DAN HOWLEY: You know, on the automotive side and almost kind of the automotive consumer side, I know NVIDIA also introduced an automotive configurator. It's kind of the idea of being able to build your car on a company's website but in a more advanced way. So can you just kind of explain that to us?
DANNY SHAPIRO: Sure. So we're leveraging the exact same data that's used to build the car and putting those models into more of a marketing role as opposed to engineering role. We can photorealistically render it.
People can choose all different aspects of their car, kind of create their dream car. Maybe on their PC, they're doing it. Maybe even on a VR headset experience, look all around, see what that vehicle is going to be like to drive. And maybe even using our simulation technology to take it on a virtual test drive in a digital twin of the city that they live in or see what it looks like parked in their driveway.
So generative AI is going to help create all these different kinds of scenes and be able to help the automakers increase, you know, the types of options that are added to the vehicle. Because if people can kind of see it and maybe experience it, we could simulate different features and functions in the car actually working. And people could add that to their cart as they're ordering their vehicle.
DAN HOWLEY: And, you know, one of the things that NVIDIA is highlighting is just the breadth of different automakers that you work with. I guess, how do you see those relationships continuing to grow over time?

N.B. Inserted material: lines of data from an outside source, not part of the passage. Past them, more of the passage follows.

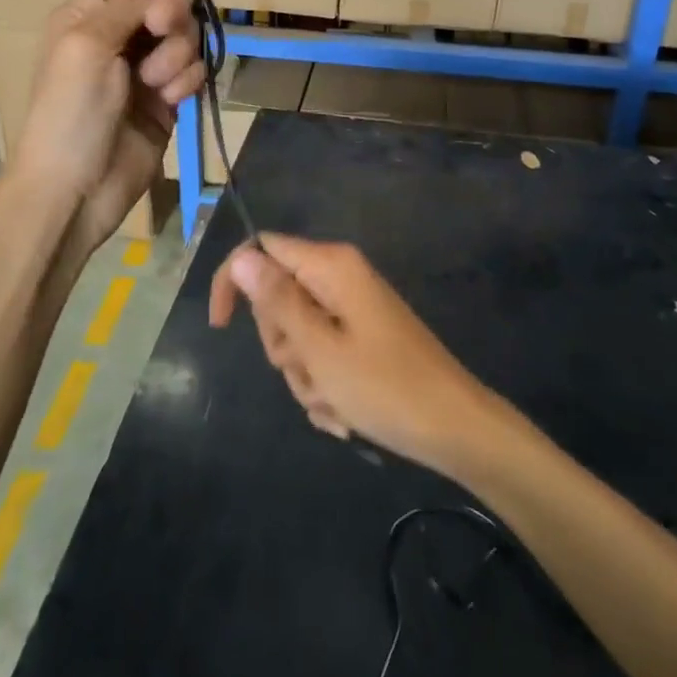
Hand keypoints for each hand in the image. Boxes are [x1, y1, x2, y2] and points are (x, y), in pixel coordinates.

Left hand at [10, 0, 204, 270]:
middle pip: (171, 1)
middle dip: (171, 13)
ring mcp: (145, 68)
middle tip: (159, 28)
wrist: (75, 191)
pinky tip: (169, 101)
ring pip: (188, 37)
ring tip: (155, 86)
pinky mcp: (167, 99)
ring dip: (176, 56)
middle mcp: (120, 35)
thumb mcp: (89, 47)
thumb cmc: (68, 113)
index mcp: (91, 14)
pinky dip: (185, 81)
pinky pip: (194, 70)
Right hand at [208, 234, 498, 476]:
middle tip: (309, 373)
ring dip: (305, 374)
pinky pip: (322, 354)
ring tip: (334, 401)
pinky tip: (345, 412)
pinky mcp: (362, 336)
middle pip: (278, 296)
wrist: (456, 428)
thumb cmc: (385, 387)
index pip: (262, 248)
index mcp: (331, 266)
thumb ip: (277, 301)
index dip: (235, 280)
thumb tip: (242, 257)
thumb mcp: (320, 349)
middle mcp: (340, 277)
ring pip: (297, 333)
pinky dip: (324, 385)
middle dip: (282, 344)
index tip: (221, 327)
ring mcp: (353, 307)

DANNY SHAPIRO: Well, you know, we're working with hundreds of automakers, truck makers, robotaxi companies, shuttle companies and then-- so the whole ecosystem, the tier one suppliers, the sensor companies, the mapping companies, a lot of software developers, they're all building on the NVIDIA DRIVE platform. So we've created this open system such that it's not a fixed function but rather a supercomputer that delivers the horsepower, the computing horsepower to run the software that's required today but also with headroom so that it can continue to evolve and develop in the future.
So a year from now, we might be sitting here at CES talking about all kinds of new AI technology that no one's thought of yet. But we'll be able to update the software in the car to add those new features and capabilities.
DAN HOWLEY: Yeah, unfortunately, you can't do that for my '07 Mustang. That's not really very well connected. But Danny Shapiro, VP of automotive at NVIDIA, thank you so much for joining us.
DANNY SHAPIRO: Thanks, Dan. It's great to be with you.